Data for processing →
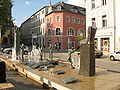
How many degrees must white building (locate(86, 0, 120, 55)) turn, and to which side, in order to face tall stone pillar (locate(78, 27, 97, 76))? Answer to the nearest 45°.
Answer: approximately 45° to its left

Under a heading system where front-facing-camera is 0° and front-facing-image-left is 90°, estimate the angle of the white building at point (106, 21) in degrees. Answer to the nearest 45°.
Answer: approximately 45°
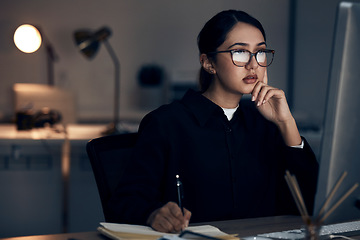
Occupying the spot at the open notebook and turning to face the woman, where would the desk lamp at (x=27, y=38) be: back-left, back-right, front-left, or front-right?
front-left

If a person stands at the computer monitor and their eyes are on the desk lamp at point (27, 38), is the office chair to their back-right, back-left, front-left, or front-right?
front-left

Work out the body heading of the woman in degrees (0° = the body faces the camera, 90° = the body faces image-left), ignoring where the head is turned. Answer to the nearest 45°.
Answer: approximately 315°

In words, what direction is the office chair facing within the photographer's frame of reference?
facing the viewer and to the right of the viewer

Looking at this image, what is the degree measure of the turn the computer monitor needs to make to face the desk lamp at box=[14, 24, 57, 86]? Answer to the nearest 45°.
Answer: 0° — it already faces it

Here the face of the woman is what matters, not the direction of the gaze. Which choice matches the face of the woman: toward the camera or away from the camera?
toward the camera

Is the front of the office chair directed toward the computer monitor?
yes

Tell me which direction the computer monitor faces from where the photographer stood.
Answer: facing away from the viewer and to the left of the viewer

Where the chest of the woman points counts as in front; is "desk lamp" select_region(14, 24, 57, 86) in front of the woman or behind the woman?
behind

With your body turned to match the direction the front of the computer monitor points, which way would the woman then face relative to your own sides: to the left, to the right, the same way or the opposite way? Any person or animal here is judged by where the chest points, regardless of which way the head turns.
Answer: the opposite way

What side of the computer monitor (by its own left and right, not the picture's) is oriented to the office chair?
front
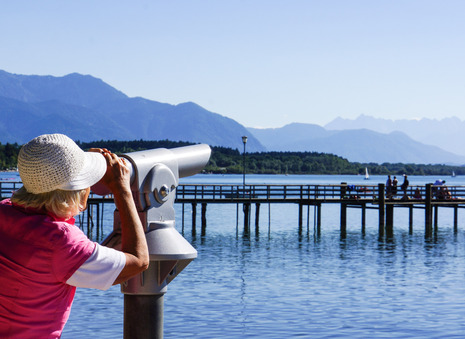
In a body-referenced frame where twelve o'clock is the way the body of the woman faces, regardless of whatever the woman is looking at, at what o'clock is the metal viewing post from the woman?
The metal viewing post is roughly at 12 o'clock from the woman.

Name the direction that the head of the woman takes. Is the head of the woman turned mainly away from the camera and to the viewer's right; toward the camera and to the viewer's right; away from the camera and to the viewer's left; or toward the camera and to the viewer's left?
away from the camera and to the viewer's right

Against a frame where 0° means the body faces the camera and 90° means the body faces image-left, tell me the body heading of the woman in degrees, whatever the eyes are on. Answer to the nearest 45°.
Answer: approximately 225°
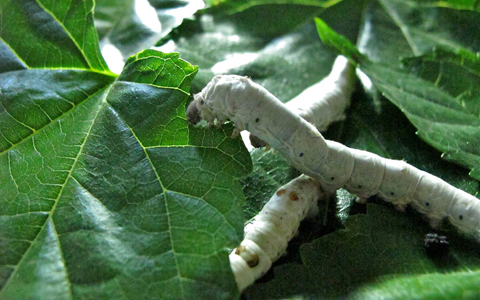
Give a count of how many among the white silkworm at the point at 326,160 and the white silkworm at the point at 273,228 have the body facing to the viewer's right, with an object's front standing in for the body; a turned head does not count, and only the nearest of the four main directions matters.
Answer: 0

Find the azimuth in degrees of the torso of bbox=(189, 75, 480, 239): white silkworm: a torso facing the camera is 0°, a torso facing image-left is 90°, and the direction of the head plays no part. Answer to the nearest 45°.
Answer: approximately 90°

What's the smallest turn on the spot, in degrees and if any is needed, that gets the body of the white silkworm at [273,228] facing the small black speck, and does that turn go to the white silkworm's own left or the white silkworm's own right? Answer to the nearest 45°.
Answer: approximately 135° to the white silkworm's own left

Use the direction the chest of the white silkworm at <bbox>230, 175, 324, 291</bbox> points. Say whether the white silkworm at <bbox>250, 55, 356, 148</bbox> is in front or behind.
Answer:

How to complete this task → Format the records above as a JSON list of strings, one string per line, with blank lines and pictures left out.

Exercise response →
[
  "How many degrees must white building (locate(86, 0, 120, 55)) turn, and to which side, in order to face tall stone pillar (locate(78, 27, 97, 76))? Answer to the nearest 45°.",
  "Answer: approximately 45° to its left",
  "Under a heading system where front-facing-camera is 0° and front-facing-image-left is 90°, estimate the angle of the white building at point (106, 21) in degrees. Answer to the nearest 45°.",
  "Answer: approximately 45°",
  "Occupying the spot at the open notebook and turning to face the woman, where would the desk lamp at (x=27, y=38) be: back-left, back-right, front-left, or front-right?",
  "front-left",
  "If a person stands at the computer monitor and their eyes are on the desk lamp at point (27, 38), is the office chair to their back-right, back-left, front-left, or front-right?",
  "front-left",
  "Work out the body heading of the woman in degrees (0° = the body faces the camera, 90° = the body faces image-left), ignoring where the head is turned. Answer to the nearest 45°.",
  "Answer: approximately 315°",
  "In words, what direction is the office chair facing within the photographer's frame of reference?",
  "facing the viewer and to the right of the viewer",
  "Looking at this image, what is the degree measure of the turn the computer monitor needs to make to face the desk lamp at box=[14, 24, 57, 86]? Answer to the nearest 45°.",
  "Answer: 0° — it already faces it",
  "Here the face of the woman is what matters, not the direction of the gaze. Which choice matches the face of the woman: toward the camera or away from the camera?",
  "toward the camera",
  "Is the front of the office chair directed toward the computer monitor?",
  "yes",
  "Tell me which direction the computer monitor faces from where the photographer stood.",
  "Answer: facing away from the viewer and to the left of the viewer",
  "Where the chest of the woman points counts as in front; is \"desk lamp\" select_region(14, 24, 57, 86) in front of the woman or behind the woman?",
  "behind",
  "With your body turned to match the direction the front of the computer monitor points, which way would the woman then face relative to your own sides: to the left, to the right, the same way or the opposite way? Any person or animal here is judged by where the chest points, regardless of which way the head turns.",
  "Answer: the opposite way",
  "What side of the computer monitor (by its own left and right, not the picture's) is oriented to the office chair?",
  "front",
  "In a body-referenced frame where twelve o'clock is the way the body of the woman faces, regardless of whatever the woman is looking at, at what o'clock is the metal viewing post from the woman?",
  "The metal viewing post is roughly at 12 o'clock from the woman.",
  "Name the direction that the head of the woman takes. Is the head of the woman turned mainly away from the camera and to the viewer's right; toward the camera and to the viewer's right; away from the camera and to the viewer's left; or toward the camera and to the viewer's left?",
  "away from the camera and to the viewer's right",
  "Against a frame where 0° means the body faces the camera and 90° means the body faces image-left, tell me the body heading of the woman in degrees, whatever the eyes are on. Answer to the nearest 45°.",
  "Answer: approximately 225°",
  "Give a count of how many among the white silkworm at the point at 326,160 and the white silkworm at the point at 273,228 have the body facing to the viewer's right, with an object's front standing in for the body; a turned head does not count, and only the nearest of the four main directions matters.",
  "Answer: 0",
  "Find the azimuth in degrees of the torso of bbox=(189, 75, 480, 239): white silkworm: a torso facing the camera is 0°, a torso facing image-left is 90°, and the direction of the head plays no part. Answer to the nearest 45°.",
  "Answer: approximately 90°",
  "What's the smallest turn on the spot, in degrees and if any is needed, that gets the body of the white silkworm at [273,228] facing the small black speck, and does that turn go to the white silkworm's own left or the white silkworm's own right? Answer to the nearest 45°.",
  "Answer: approximately 135° to the white silkworm's own left",
  "Use the direction the chest of the white silkworm at <bbox>230, 175, 324, 291</bbox> points. Say whether the white silkworm at <bbox>250, 55, 356, 148</bbox> is in front or behind.",
  "Answer:"
]